**Problem details**
Each line below that includes the word "down" is to be reported.

**Data supplied**
BEGIN

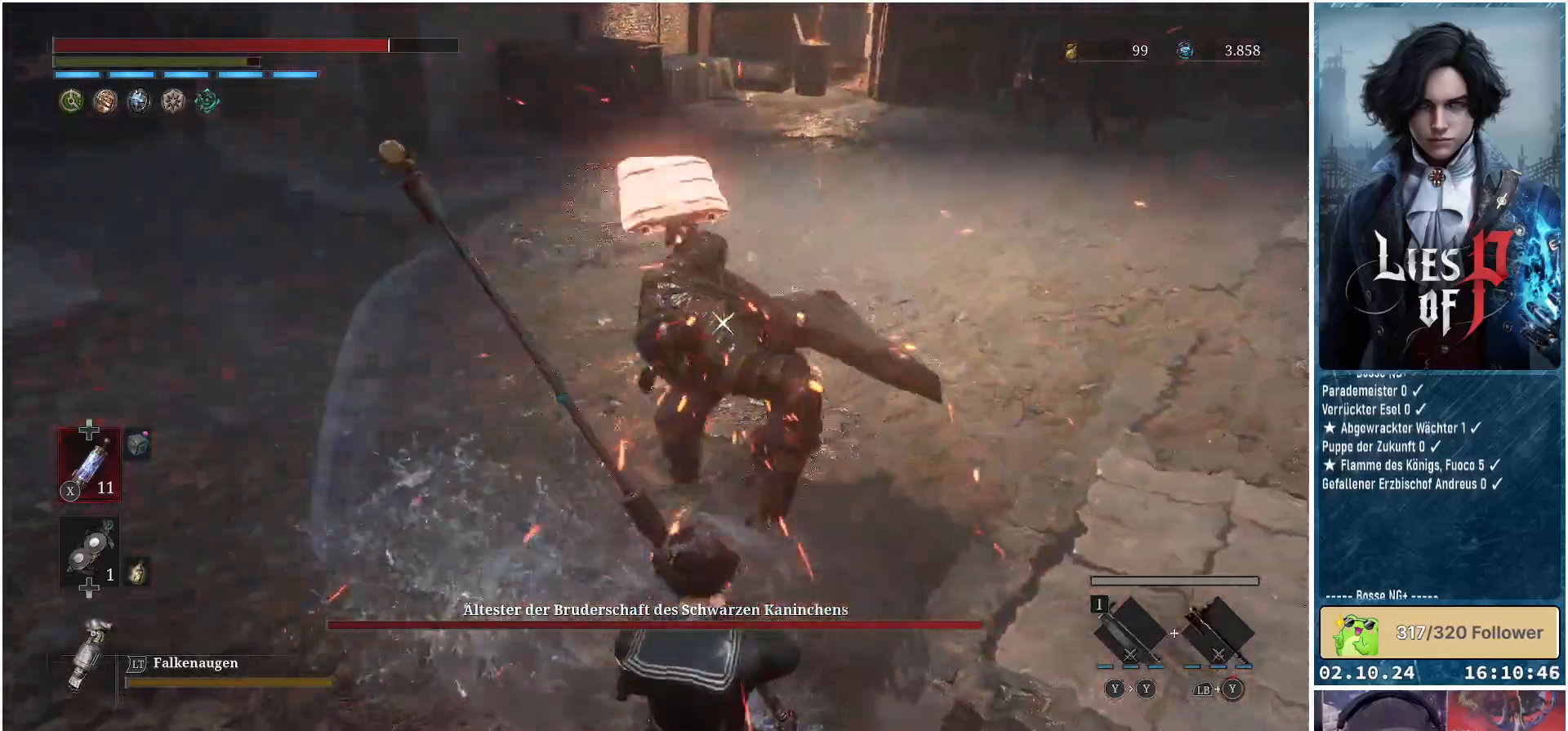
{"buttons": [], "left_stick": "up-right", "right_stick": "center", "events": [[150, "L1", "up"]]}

END
BEGIN

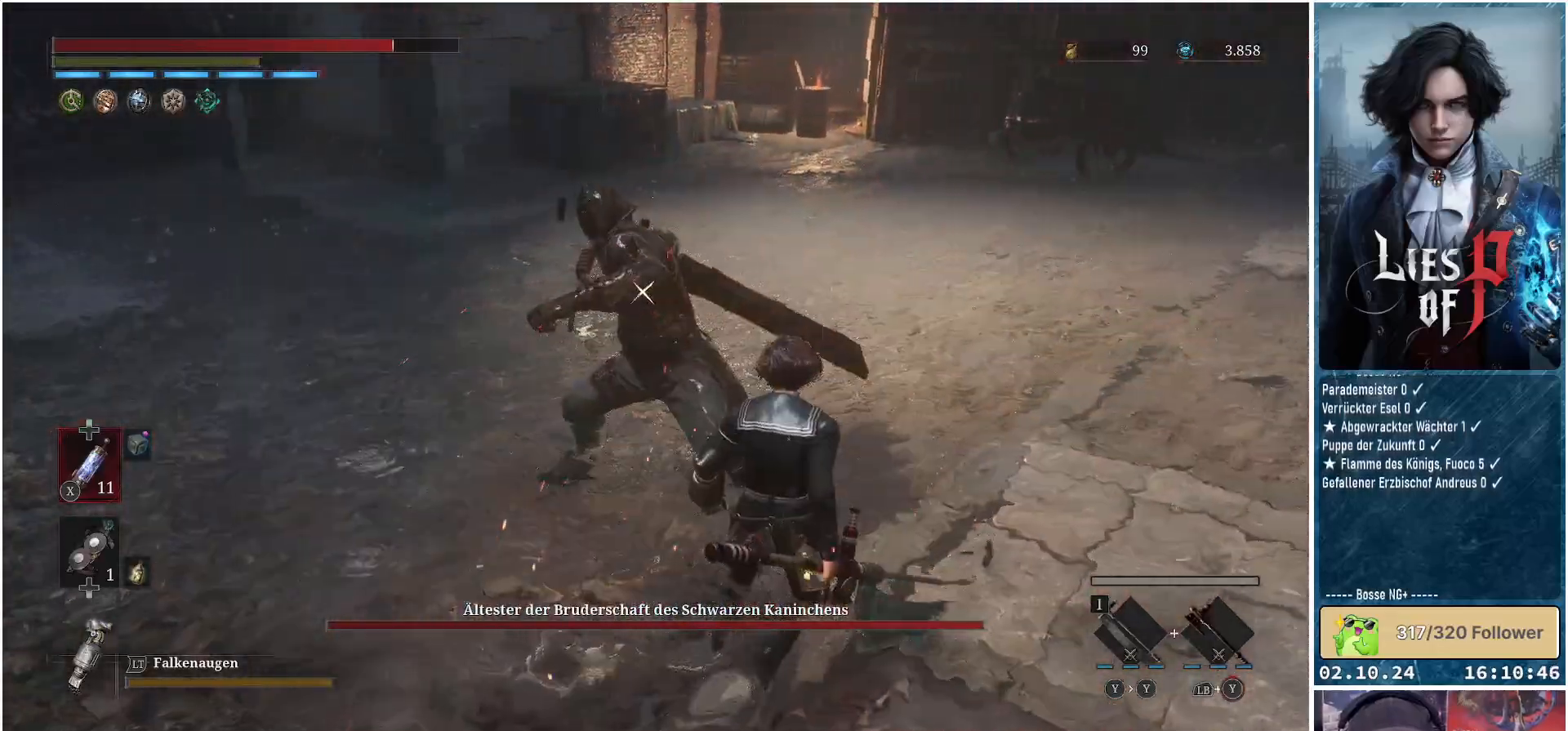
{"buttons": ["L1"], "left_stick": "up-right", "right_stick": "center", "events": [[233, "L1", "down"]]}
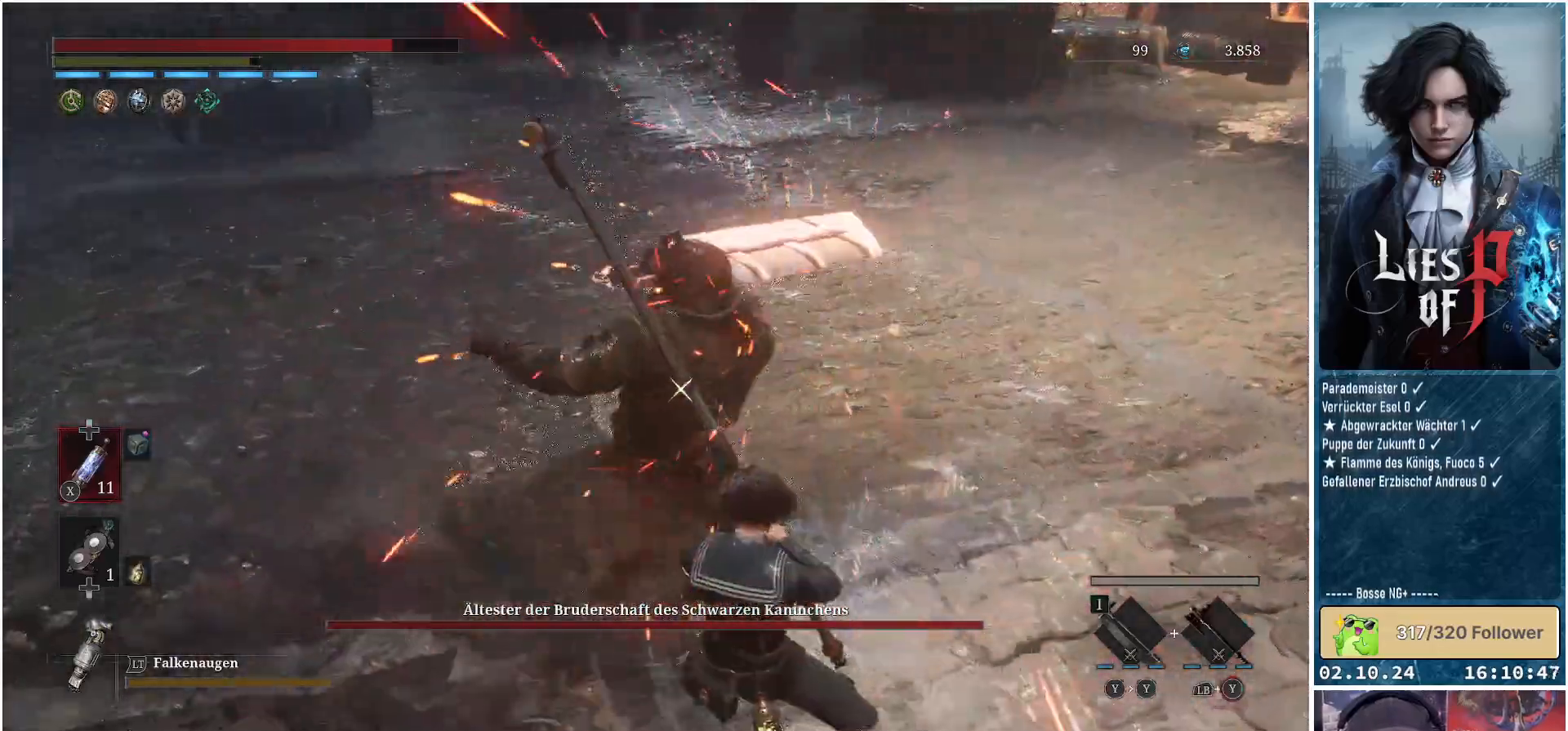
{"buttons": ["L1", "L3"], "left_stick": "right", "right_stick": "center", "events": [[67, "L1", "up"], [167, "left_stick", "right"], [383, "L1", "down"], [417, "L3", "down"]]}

END
BEGIN

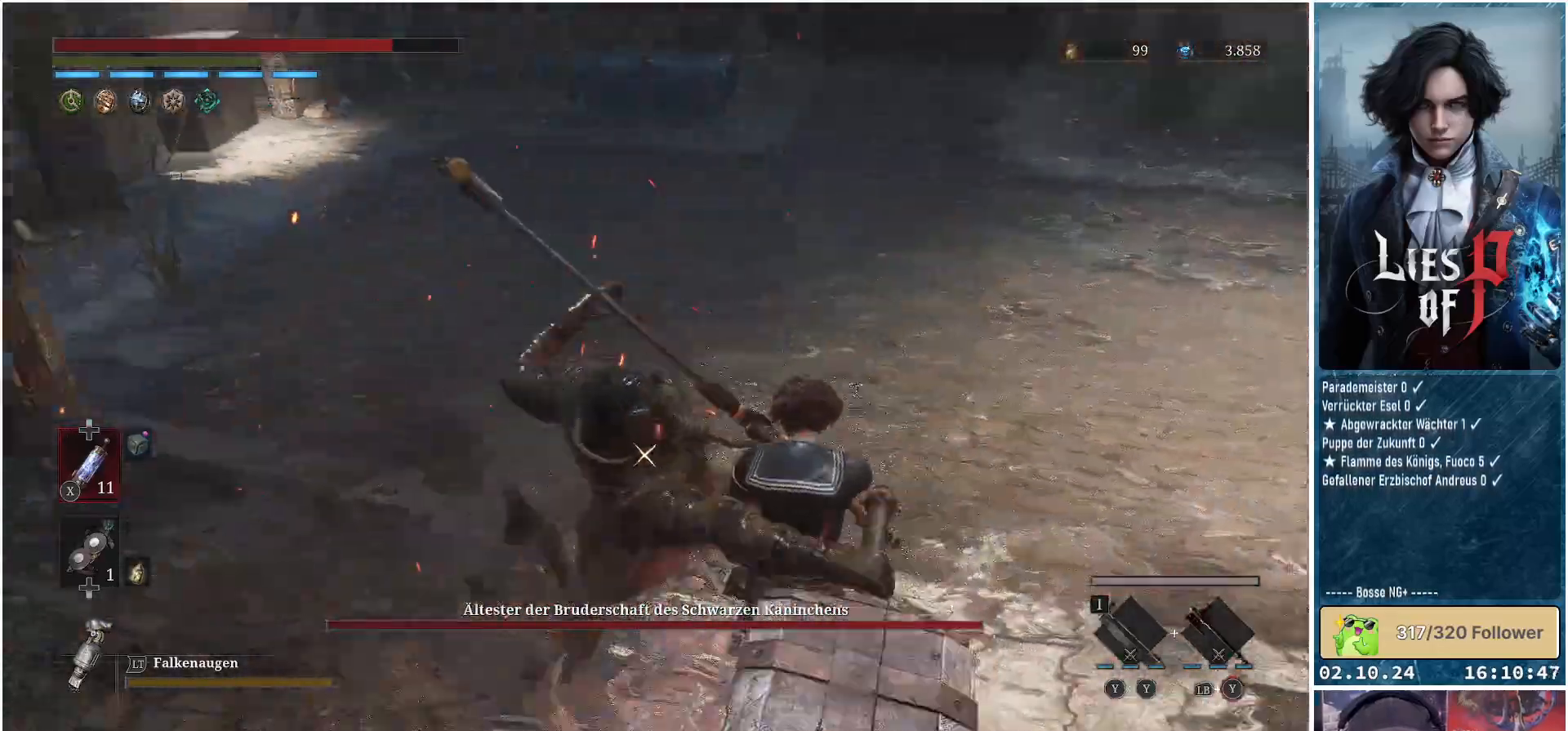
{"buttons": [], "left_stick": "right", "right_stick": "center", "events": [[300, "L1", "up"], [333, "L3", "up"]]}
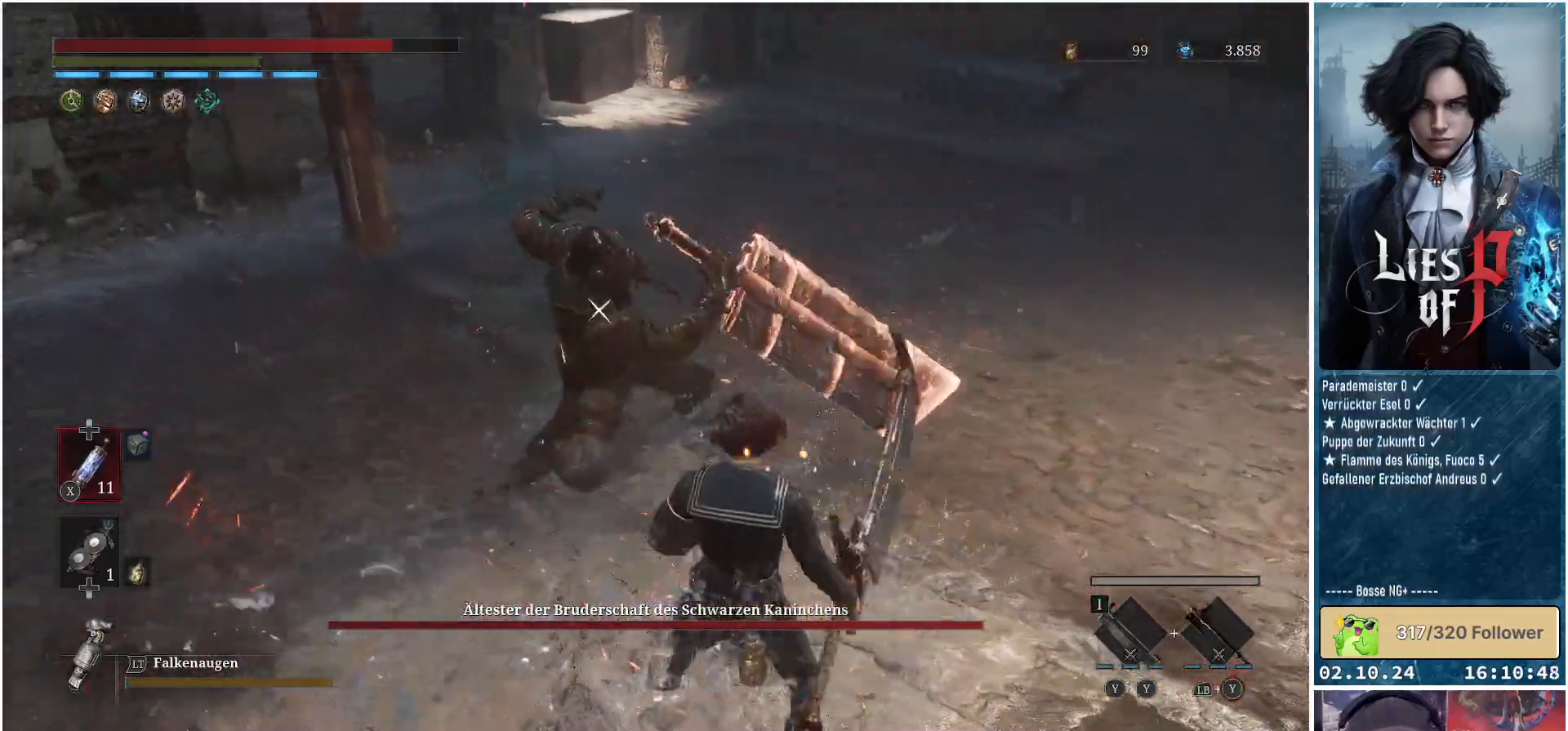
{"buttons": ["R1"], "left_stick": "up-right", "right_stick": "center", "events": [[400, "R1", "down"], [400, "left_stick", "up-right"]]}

END

**Solution for this exercise**
{"buttons": ["L1"], "left_stick": "up-right", "right_stick": "center", "events": [[233, "L1", "down"]]}
{"buttons": ["L1", "L3"], "left_stick": "right", "right_stick": "center", "events": [[67, "L1", "up"], [167, "left_stick", "right"], [383, "L1", "down"], [417, "L3", "down"]]}
{"buttons": ["R1"], "left_stick": "up-right", "right_stick": "center", "events": [[400, "R1", "down"], [400, "left_stick", "up-right"]]}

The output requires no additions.